_WHAT IS BEING ASKED_.
Beneath this task is a listing; retype all of it exactly.

_EXCERPTED RECORDS_.
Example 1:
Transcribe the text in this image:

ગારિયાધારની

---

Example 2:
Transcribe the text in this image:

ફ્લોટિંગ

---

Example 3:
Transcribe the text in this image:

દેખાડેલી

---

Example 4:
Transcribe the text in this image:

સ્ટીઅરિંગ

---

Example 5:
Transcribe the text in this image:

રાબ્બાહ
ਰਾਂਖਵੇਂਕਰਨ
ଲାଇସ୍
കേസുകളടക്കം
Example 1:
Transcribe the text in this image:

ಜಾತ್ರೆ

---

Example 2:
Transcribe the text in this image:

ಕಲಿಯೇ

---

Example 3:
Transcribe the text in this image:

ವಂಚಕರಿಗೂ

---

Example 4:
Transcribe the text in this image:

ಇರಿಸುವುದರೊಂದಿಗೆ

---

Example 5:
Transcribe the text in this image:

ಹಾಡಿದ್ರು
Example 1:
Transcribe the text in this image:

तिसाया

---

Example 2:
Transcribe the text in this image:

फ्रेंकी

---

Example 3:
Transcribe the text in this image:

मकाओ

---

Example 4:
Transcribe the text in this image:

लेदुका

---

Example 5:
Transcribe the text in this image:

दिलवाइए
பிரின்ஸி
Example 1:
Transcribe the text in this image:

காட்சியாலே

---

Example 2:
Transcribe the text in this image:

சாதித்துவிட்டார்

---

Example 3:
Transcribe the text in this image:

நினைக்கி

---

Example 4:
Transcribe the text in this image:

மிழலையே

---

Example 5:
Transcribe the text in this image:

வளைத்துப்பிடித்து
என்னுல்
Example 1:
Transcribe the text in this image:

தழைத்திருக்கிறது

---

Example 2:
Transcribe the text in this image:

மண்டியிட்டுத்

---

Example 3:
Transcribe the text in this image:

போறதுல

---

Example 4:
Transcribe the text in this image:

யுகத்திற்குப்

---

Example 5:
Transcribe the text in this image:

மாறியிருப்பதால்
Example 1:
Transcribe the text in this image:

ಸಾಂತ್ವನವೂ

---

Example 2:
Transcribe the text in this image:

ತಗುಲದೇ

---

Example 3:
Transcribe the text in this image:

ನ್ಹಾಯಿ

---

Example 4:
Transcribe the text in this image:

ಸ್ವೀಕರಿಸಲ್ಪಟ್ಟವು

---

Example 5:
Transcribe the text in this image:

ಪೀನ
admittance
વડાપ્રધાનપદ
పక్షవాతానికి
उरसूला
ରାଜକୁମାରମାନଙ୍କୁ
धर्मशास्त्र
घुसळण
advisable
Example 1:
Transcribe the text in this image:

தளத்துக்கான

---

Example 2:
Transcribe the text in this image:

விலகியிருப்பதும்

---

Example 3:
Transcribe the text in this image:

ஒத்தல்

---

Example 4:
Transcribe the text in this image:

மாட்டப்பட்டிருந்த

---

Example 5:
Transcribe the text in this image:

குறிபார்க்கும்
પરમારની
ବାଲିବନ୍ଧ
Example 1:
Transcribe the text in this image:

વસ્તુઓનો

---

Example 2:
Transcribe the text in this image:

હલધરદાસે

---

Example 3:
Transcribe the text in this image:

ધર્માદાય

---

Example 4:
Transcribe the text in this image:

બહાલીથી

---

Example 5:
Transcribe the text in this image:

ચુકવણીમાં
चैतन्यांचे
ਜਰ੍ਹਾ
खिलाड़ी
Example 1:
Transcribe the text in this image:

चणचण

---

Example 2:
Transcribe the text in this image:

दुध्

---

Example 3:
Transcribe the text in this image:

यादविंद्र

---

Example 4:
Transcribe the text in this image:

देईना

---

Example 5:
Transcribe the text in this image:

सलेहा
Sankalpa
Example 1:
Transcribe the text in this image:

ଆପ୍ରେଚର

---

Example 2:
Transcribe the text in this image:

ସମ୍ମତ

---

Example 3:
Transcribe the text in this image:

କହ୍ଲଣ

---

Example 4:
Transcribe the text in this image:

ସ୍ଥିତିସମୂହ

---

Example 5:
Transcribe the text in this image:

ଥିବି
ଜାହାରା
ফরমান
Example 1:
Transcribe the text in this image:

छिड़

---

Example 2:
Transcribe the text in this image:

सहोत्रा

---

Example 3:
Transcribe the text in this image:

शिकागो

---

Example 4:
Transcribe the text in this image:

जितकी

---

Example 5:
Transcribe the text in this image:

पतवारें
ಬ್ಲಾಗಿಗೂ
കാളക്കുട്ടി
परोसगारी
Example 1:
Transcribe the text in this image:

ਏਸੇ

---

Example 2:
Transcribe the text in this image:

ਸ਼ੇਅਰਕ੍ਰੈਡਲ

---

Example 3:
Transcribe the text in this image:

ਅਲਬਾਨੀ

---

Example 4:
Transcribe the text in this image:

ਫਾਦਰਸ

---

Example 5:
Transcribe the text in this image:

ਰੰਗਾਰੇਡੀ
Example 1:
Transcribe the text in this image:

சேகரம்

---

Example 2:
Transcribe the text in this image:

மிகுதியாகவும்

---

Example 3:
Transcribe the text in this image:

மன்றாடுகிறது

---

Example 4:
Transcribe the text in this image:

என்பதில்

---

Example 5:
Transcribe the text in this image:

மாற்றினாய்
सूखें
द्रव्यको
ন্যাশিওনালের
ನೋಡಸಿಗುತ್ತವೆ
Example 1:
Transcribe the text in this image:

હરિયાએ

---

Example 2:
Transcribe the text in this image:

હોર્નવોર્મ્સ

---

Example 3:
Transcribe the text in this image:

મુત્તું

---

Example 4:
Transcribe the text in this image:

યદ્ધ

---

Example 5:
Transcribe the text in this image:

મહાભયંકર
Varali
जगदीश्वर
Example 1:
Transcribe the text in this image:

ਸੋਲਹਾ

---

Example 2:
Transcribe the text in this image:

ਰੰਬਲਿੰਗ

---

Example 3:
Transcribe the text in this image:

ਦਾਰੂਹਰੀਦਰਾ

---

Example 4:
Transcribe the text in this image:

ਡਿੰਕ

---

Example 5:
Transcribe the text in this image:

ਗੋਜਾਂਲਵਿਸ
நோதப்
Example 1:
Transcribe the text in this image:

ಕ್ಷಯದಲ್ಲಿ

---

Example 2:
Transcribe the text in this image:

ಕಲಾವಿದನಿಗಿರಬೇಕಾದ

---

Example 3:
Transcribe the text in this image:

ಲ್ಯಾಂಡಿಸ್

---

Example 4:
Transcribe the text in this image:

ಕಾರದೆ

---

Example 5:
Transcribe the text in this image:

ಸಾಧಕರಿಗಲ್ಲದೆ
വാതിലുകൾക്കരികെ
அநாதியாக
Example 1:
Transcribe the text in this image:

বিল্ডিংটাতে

_ANSWER FOR THE TASK_.
Example 1:
Transcribe the text in this image:

ગારિયાધારની

---

Example 2:
Transcribe the text in this image:

ફ્લોટિંગ

---

Example 3:
Transcribe the text in this image:

દેખાડેલી

---

Example 4:
Transcribe the text in this image:

સ્ટીઅરિંગ

---

Example 5:
Transcribe the text in this image:

રાબ્બાહ
ਰਾਂਖਵੇਂਕਰਨ
ଲାଇସ୍
കേസുകളടക്കം
Example 1:
Transcribe the text in this image:

ಜಾತ್ರೆ

---

Example 2:
Transcribe the text in this image:

ಕಲಿಯೇ

---

Example 3:
Transcribe the text in this image:

ವಂಚಕರಿಗೂ

---

Example 4:
Transcribe the text in this image:

ಇರಿಸುವುದರೊಂದಿಗೆ

---

Example 5:
Transcribe the text in this image:

ಹಾಡಿದ್ರು
Example 1:
Transcribe the text in this image:

तिसाया

---

Example 2:
Transcribe the text in this image:

फ्रेंकी

---

Example 3:
Transcribe the text in this image:

मकाओ

---

Example 4:
Transcribe the text in this image:

लेदुका

---

Example 5:
Transcribe the text in this image:

दिलवाइए
பிரின்ஸி
Example 1:
Transcribe the text in this image:

காட்சியாலே

---

Example 2:
Transcribe the text in this image:

சாதித்துவிட்டார்

---

Example 3:
Transcribe the text in this image:

நினைக்கி

---

Example 4:
Transcribe the text in this image:

மிழலையே

---

Example 5:
Transcribe the text in this image:

வளைத்துப்பிடித்து
என்னுல்
Example 1:
Transcribe the text in this image:

தழைத்திருக்கிறது

---

Example 2:
Transcribe the text in this image:

மண்டியிட்டுத்

---

Example 3:
Transcribe the text in this image:

போறதுல

---

Example 4:
Transcribe the text in this image:

யுகத்திற்குப்

---

Example 5:
Transcribe the text in this image:

மாறியிருப்பதால்
Example 1:
Transcribe the text in this image:

ಸಾಂತ್ವನವೂ

---

Example 2:
Transcribe the text in this image:

ತಗುಲದೇ

---

Example 3:
Transcribe the text in this image:

ನ್ಹಾಯಿ

---

Example 4:
Transcribe the text in this image:

ಸ್ವೀಕರಿಸಲ್ಪಟ್ಟವು

---

Example 5:
Transcribe the text in this image:

ಪೀನ
admittance
વડાપ્રધાનપદ
పక్షవాతానికి
उरसूला
ରାଜକୁମାରମାନଙ୍କୁ
धर्मशास्त्र
घुसळण
advisable
Example 1:
Transcribe the text in this image:

தளத்துக்கான

---

Example 2:
Transcribe the text in this image:

விலகியிருப்பதும்

---

Example 3:
Transcribe the text in this image:

ஒத்தல்

---

Example 4:
Transcribe the text in this image:

மாட்டப்பட்டிருந்த

---

Example 5:
Transcribe the text in this image:

குறிபார்க்கும்
પરમારની
ବାଲିବନ୍ଧ
Example 1:
Transcribe the text in this image:

વસ્તુઓનો

---

Example 2:
Transcribe the text in this image:

હલધરદાસે

---

Example 3:
Transcribe the text in this image:

ધર્માદાય

---

Example 4:
Transcribe the text in this image:

બહાલીથી

---

Example 5:
Transcribe the text in this image:

ચુકવણીમાં
चैतन्यांचे
ਜਰ੍ਹਾ
खिलाड़ी
Example 1:
Transcribe the text in this image:

चणचण

---

Example 2:
Transcribe the text in this image:

दुध्

---

Example 3:
Transcribe the text in this image:

यादविंद्र

---

Example 4:
Transcribe the text in this image:

देईना

---

Example 5:
Transcribe the text in this image:

सलेहा
Sankalpa
Example 1:
Transcribe the text in this image:

ଆପ୍ରେଚର

---

Example 2:
Transcribe the text in this image:

ସମ୍ମତ

---

Example 3:
Transcribe the text in this image:

କହ୍ଲଣ

---

Example 4:
Transcribe the text in this image:

ସ୍ଥିତିସମୂହ

---

Example 5:
Transcribe the text in this image:

ଥିବି
ଜାହାରା
ফরমান
Example 1:
Transcribe the text in this image:

छिड़

---

Example 2:
Transcribe the text in this image:

सहोत्रा

---

Example 3:
Transcribe the text in this image:

शिकागो

---

Example 4:
Transcribe the text in this image:

जितकी

---

Example 5:
Transcribe the text in this image:

पतवारें
ಬ್ಲಾಗಿಗೂ
കാളക്കുട്ടി
परोसगारी
Example 1:
Transcribe the text in this image:

ਏਸੇ

---

Example 2:
Transcribe the text in this image:

ਸ਼ੇਅਰਕ੍ਰੈਡਲ

---

Example 3:
Transcribe the text in this image:

ਅਲਬਾਨੀ

---

Example 4:
Transcribe the text in this image:

ਫਾਦਰਸ

---

Example 5:
Transcribe the text in this image:

ਰੰਗਾਰੇਡੀ
Example 1:
Transcribe the text in this image:

சேகரம்

---

Example 2:
Transcribe the text in this image:

மிகுதியாகவும்

---

Example 3:
Transcribe the text in this image:

மன்றாடுகிறது

---

Example 4:
Transcribe the text in this image:

என்பதில்

---

Example 5:
Transcribe the text in this image:

மாற்றினாய்
सूखें
द्रव्यको
ন্যাশিওনালের
ನೋಡಸಿಗುತ್ತವೆ
Example 1:
Transcribe the text in this image:

હરિયાએ

---

Example 2:
Transcribe the text in this image:

હોર્નવોર્મ્સ

---

Example 3:
Transcribe the text in this image:

મુત્તું

---

Example 4:
Transcribe the text in this image:

યદ્ધ

---

Example 5:
Transcribe the text in this image:

મહાભયંકર
Varali
जगदीश्वर
Example 1:
Transcribe the text in this image:

ਸੋਲਹਾ

---

Example 2:
Transcribe the text in this image:

ਰੰਬਲਿੰਗ

---

Example 3:
Transcribe the text in this image:

ਦਾਰੂਹਰੀਦਰਾ

---

Example 4:
Transcribe the text in this image:

ਡਿੰਕ

---

Example 5:
Transcribe the text in this image:

ਗੋਜਾਂਲਵਿਸ
நோதப்
Example 1:
Transcribe the text in this image:

ಕ್ಷಯದಲ್ಲಿ

---

Example 2:
Transcribe the text in this image:

ಕಲಾವಿದನಿಗಿರಬೇಕಾದ

---

Example 3:
Transcribe the text in this image:

ಲ್ಯಾಂಡಿಸ್

---

Example 4:
Transcribe the text in this image:

ಕಾರದೆ

---

Example 5:
Transcribe the text in this image:

ಸಾಧಕರಿಗಲ್ಲದೆ
വാതിലുകൾക്കരികെ
அநாதியாக
Example 1:
Transcribe the text in this image:

বিল্ডিংটাতে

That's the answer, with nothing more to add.